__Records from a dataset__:
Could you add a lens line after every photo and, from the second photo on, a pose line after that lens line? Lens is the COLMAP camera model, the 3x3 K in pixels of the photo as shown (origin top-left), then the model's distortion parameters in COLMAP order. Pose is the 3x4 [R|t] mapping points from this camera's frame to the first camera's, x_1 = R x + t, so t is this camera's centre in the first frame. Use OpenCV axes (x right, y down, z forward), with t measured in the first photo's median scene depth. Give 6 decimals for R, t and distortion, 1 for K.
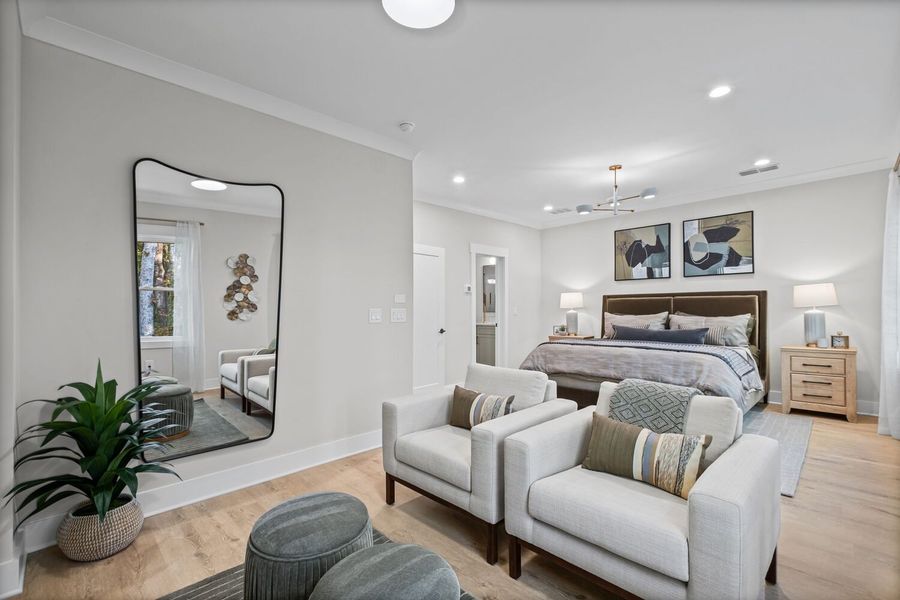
lens RADIAL K [[397.4, 0, 450.3], [0, 397.4, 305.5], [0, 0, 1]] dist [0.005540, -0.005077]
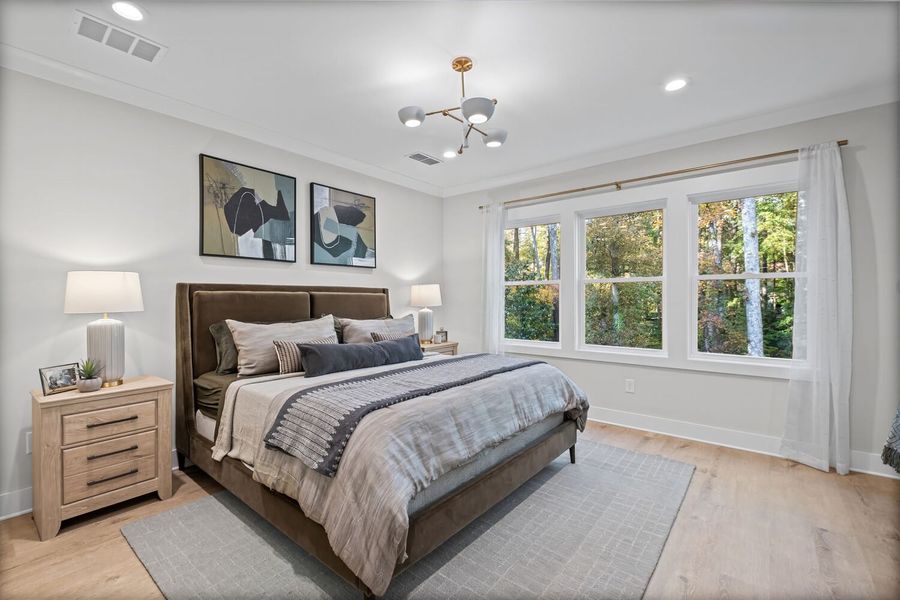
lens RADIAL K [[397.4, 0, 450.4], [0, 397.4, 299.8], [0, 0, 1]] dist [0.005540, -0.005077]
pose [[-0.115494, -0.002523, 0.993305, -0.126371], [-0.014402, 0.999896, 0.000865, -0.012789], [-0.993204, -0.014206, -0.115518, 0.838086]]
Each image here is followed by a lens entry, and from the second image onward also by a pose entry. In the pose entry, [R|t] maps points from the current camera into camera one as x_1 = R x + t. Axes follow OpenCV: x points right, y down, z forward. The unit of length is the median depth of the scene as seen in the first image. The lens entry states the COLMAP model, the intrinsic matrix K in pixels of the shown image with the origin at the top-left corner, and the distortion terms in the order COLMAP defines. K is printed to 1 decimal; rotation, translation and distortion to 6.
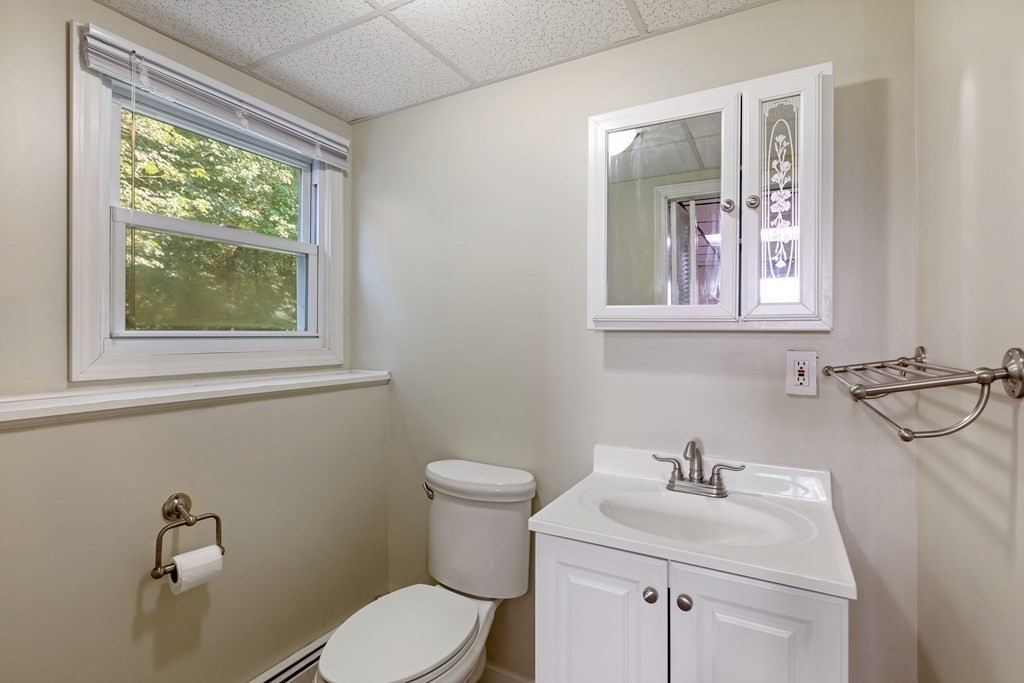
lens RADIAL K [[475.4, 0, 510.9], [0, 475.4, 340.3], [0, 0, 1]] dist [-0.009401, 0.001672]
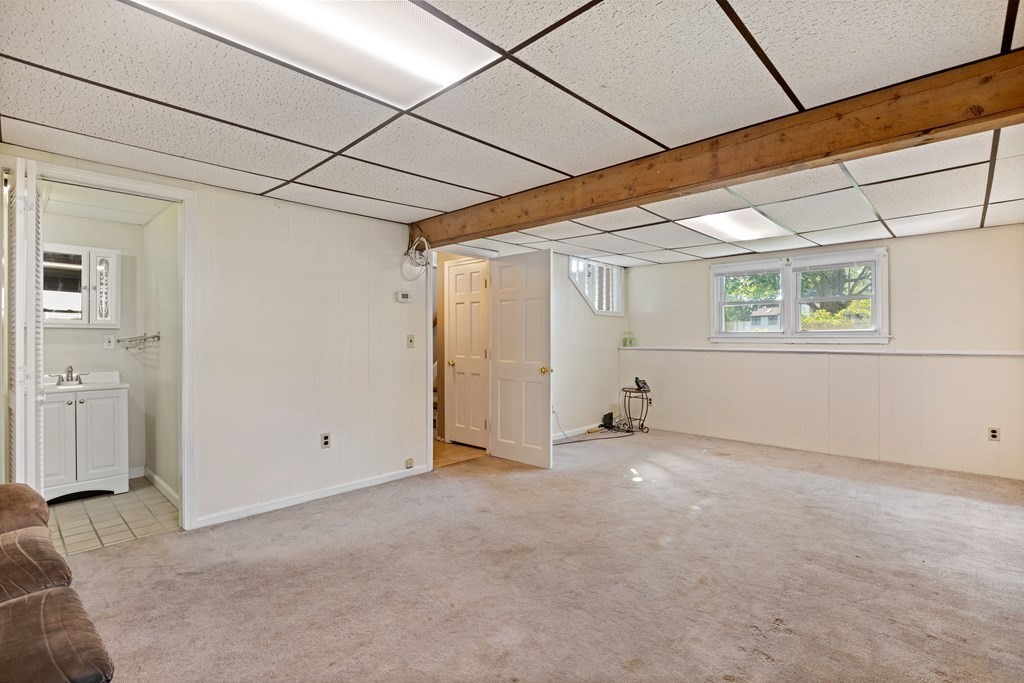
lens RADIAL K [[475.4, 0, 509.3], [0, 475.4, 338.2], [0, 0, 1]] dist [-0.009401, 0.001672]
pose [[0.244986, -0.003598, 0.969520, -1.876666], [0.002536, 0.999992, 0.003070, 0.044499], [-0.969523, 0.001706, 0.244994, -2.471480]]
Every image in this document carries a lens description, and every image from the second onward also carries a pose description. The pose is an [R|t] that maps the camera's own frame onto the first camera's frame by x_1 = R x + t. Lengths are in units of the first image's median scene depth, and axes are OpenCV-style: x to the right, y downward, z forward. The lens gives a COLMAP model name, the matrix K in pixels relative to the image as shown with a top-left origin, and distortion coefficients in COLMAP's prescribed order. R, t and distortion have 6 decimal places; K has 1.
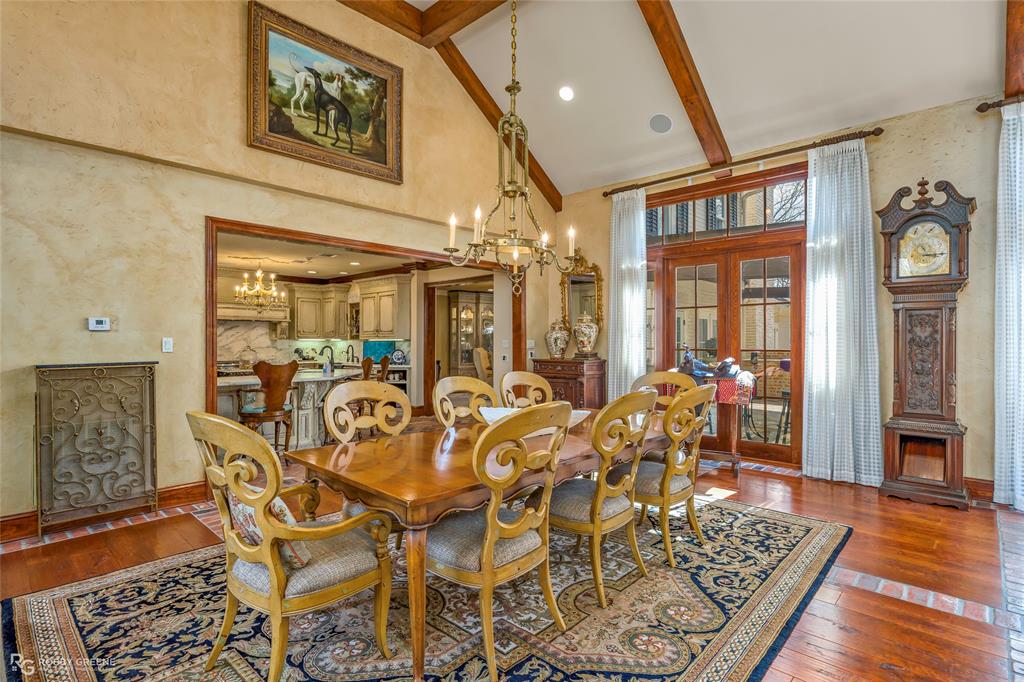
lens RADIAL K [[504.5, 0, 514.4], [0, 504.5, 341.7], [0, 0, 1]] dist [-0.007373, 0.003462]
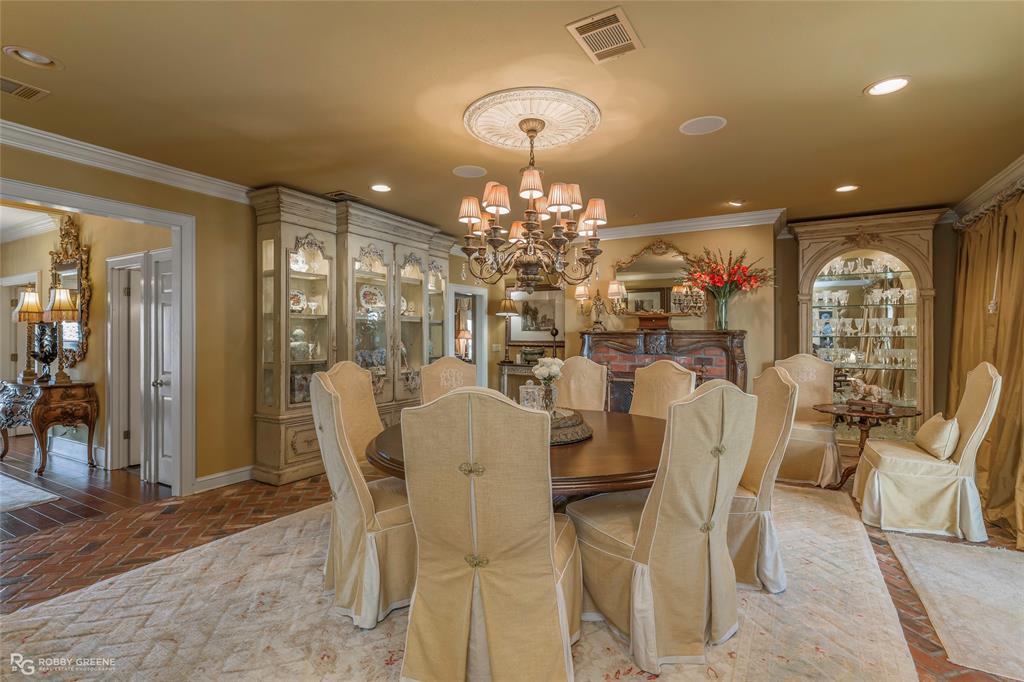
lens RADIAL K [[487.4, 0, 511.9], [0, 487.4, 339.7], [0, 0, 1]] dist [-0.006059, -0.000287]
pose [[0.973395, 0.003717, 0.229104, -0.034487], [-0.003374, 0.999993, -0.001888, 0.000058], [-0.229109, 0.001065, 0.973400, 0.637600]]
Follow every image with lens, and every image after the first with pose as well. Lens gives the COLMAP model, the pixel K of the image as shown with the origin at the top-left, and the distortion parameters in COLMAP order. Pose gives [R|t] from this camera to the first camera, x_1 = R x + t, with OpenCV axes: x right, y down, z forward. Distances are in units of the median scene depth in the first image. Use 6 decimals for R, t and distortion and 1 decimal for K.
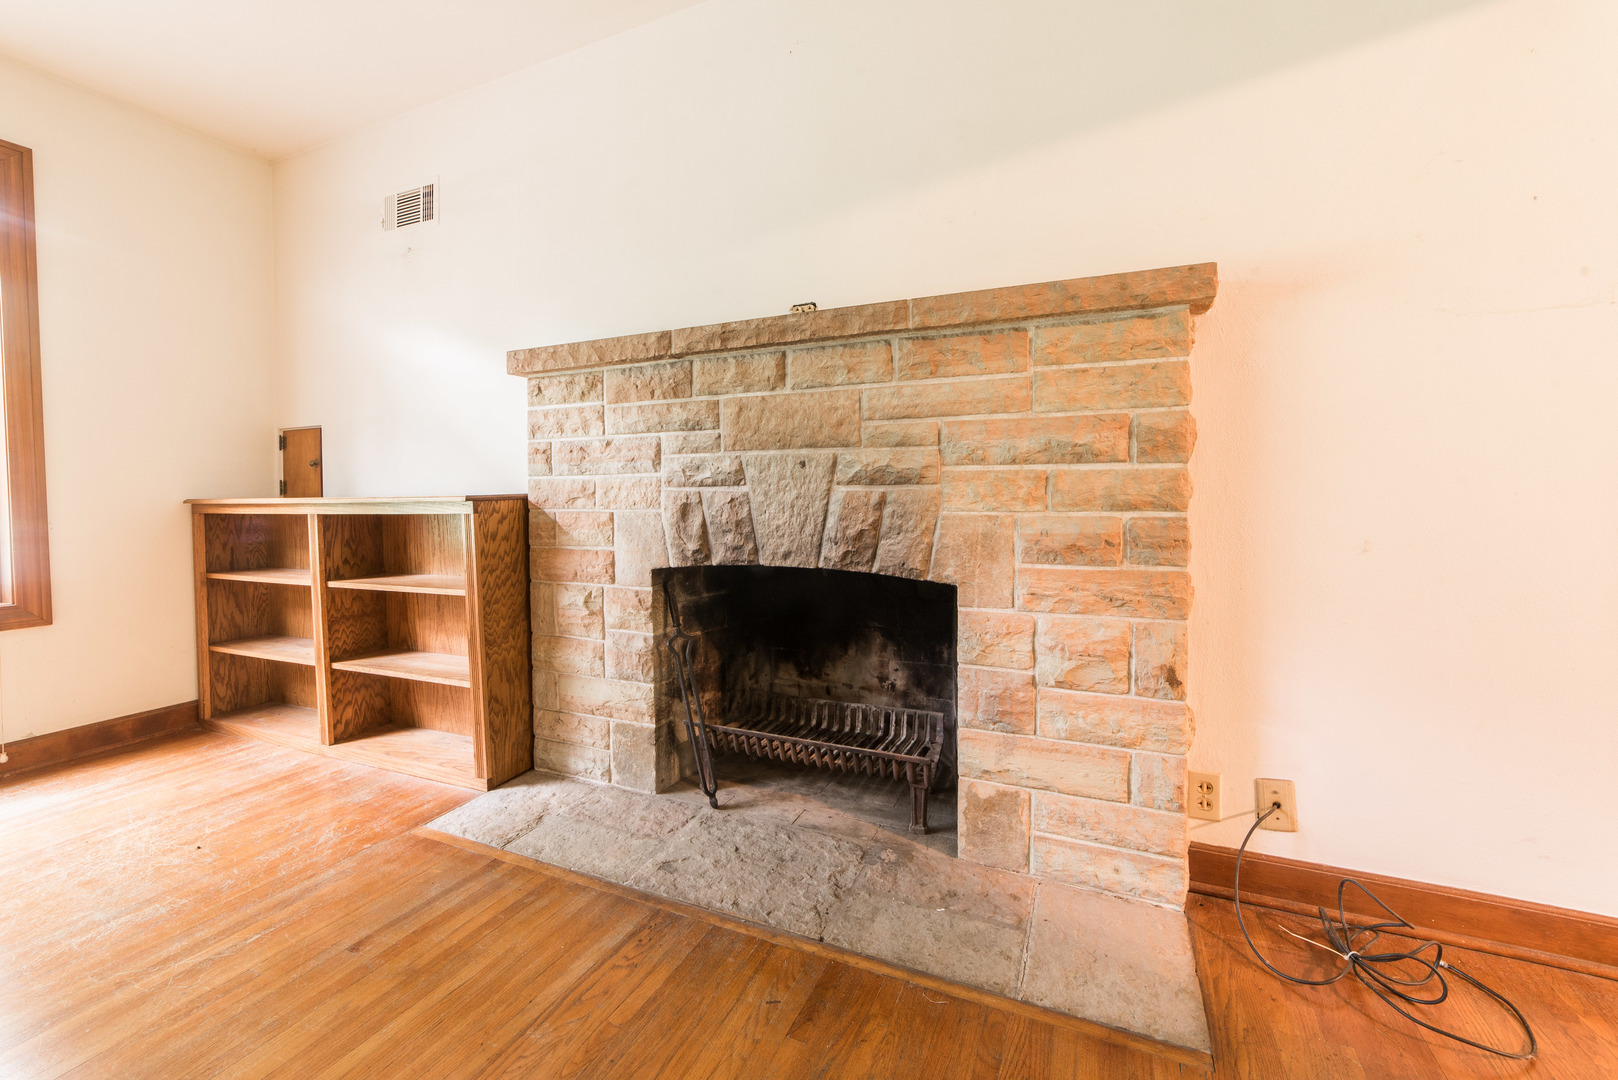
lens RADIAL K [[669.0, 0, 804.4], [0, 669.0, 510.9], [0, 0, 1]] dist [-0.013689, 0.000040]
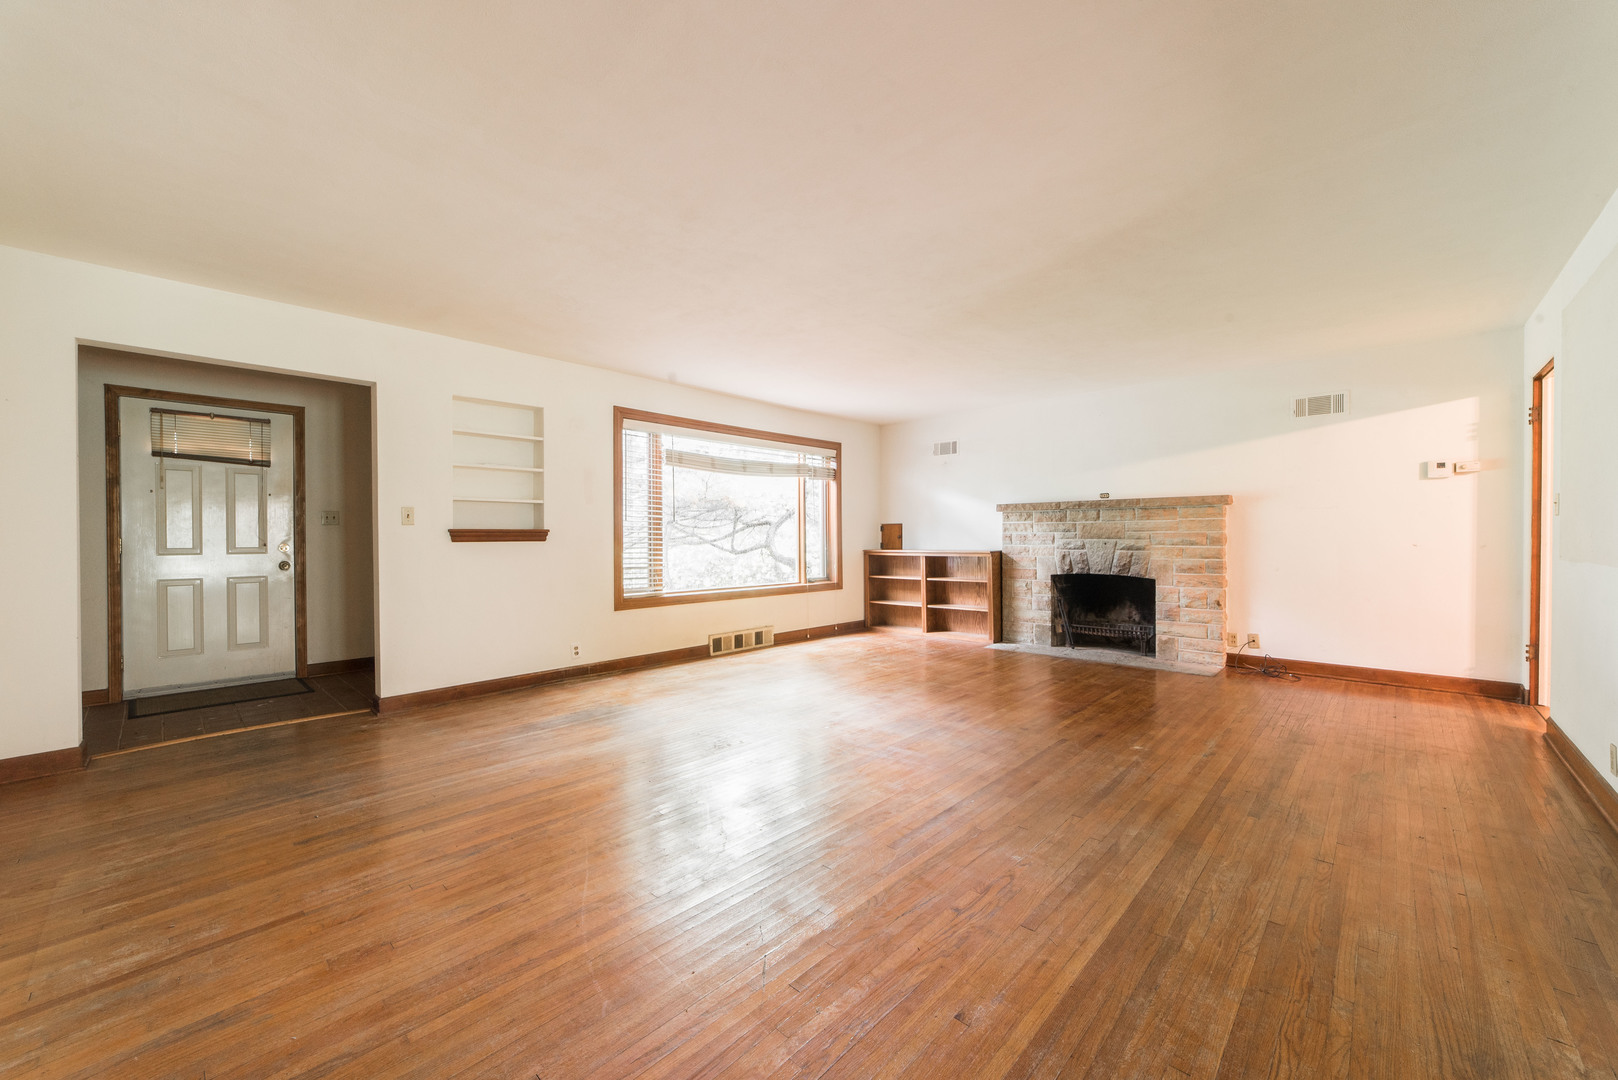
lens RADIAL K [[643.9, 0, 789.8], [0, 643.9, 542.5], [0, 0, 1]] dist [-0.017470, 0.007337]
pose [[0.931951, 0.005697, -0.362540, -0.294523], [-0.011249, 0.999850, -0.013205, -0.013735], [0.362410, 0.016384, 0.931875, -2.436519]]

__TASK TO CARRY OUT__:
Write out all lines of the data above again, swapping every occurrence of "distortion" for "radial distortion" and leaving everything else unchanged. Omit the pictures from your answer.

__EXERCISE ANSWER__:
Could you add a lens line after every photo and, from the second photo on, a pose line after that lens line? Lens is the COLMAP camera model, the 3x3 K in pixels of the photo as shown (origin top-left), then the model's radial distortion parameters in COLMAP order. Pose is the 3x4 [R|t] mapping points from this camera's frame to the first camera's, x_1 = R x + t, so t is this camera's centre in the first frame. Use OpenCV axes (x right, y down, z forward), with t measured in the first photo's median scene depth. Give 6 decimals for R, t and radial distortion, 1 for K.
lens RADIAL K [[397.4, 0, 450.3], [0, 397.4, 305.5], [0, 0, 1]] dist [0.005540, -0.005077]
lens RADIAL K [[397.4, 0, 450.4], [0, 397.4, 299.8], [0, 0, 1]] dist [0.005540, -0.005077]
pose [[-0.115494, -0.002523, 0.993305, -0.126371], [-0.014402, 0.999896, 0.000865, -0.012789], [-0.993204, -0.014206, -0.115518, 0.838086]]
Each image here is followed by a lens entry, and from the second image onward also by a pose entry. In the pose entry, [R|t] maps points from the current camera into camera one as x_1 = R x + t. Axes follow OpenCV: x points right, y down, z forward. The unit of length is the median depth of the scene as seen in the first image. The lens entry states the COLMAP model, the intrinsic matrix K in pixels of the shown image with the origin at the top-left corner, and the radial distortion terms in the order COLMAP defines. K is printed to 1 decimal; rotation, translation and radial distortion to 6.
lens RADIAL K [[475.4, 0, 510.9], [0, 475.4, 340.3], [0, 0, 1]] dist [-0.009401, 0.001672]
lens RADIAL K [[475.4, 0, 509.3], [0, 475.4, 338.2], [0, 0, 1]] dist [-0.009401, 0.001672]
pose [[0.244986, -0.003598, 0.969520, -1.876666], [0.002536, 0.999992, 0.003070, 0.044499], [-0.969523, 0.001706, 0.244994, -2.471480]]
Every image in this document carries a lens description, and every image from the second onward also carries a pose description. The pose is an [R|t] that maps the camera's own frame onto the first camera's frame by x_1 = R x + t. Lengths are in units of the first image's median scene depth, and axes are OpenCV-style: x to the right, y downward, z forward. The lens gives a COLMAP model name, the matrix K in pixels relative to the image as shown with a top-left origin, and radial distortion coefficients in COLMAP's prescribed order. R, t and radial distortion have 6 decimal places; K has 1.
lens RADIAL K [[504.5, 0, 514.4], [0, 504.5, 341.7], [0, 0, 1]] dist [-0.007373, 0.003462]
lens RADIAL K [[487.4, 0, 511.9], [0, 487.4, 339.7], [0, 0, 1]] dist [-0.006059, -0.000287]
pose [[0.973395, 0.003717, 0.229104, -0.034487], [-0.003374, 0.999993, -0.001888, 0.000058], [-0.229109, 0.001065, 0.973400, 0.637600]]
Follow every image with lens, and every image after the first with pose as well. Lens gives the COLMAP model, the pixel K of the image as shown with the origin at the top-left, and the radial distortion parameters in COLMAP order. Pose gives [R|t] from this camera to the first camera, x_1 = R x + t, with OpenCV axes: x right, y down, z forward. Distances are in units of the median scene depth in the first image. Use 6 decimals for R, t and radial distortion and 1 decimal for K.
lens RADIAL K [[669.0, 0, 804.4], [0, 669.0, 510.9], [0, 0, 1]] dist [-0.013689, 0.000040]
lens RADIAL K [[643.9, 0, 789.8], [0, 643.9, 542.5], [0, 0, 1]] dist [-0.017470, 0.007337]
pose [[0.931951, 0.005697, -0.362540, -0.294523], [-0.011249, 0.999850, -0.013205, -0.013735], [0.362410, 0.016384, 0.931875, -2.436519]]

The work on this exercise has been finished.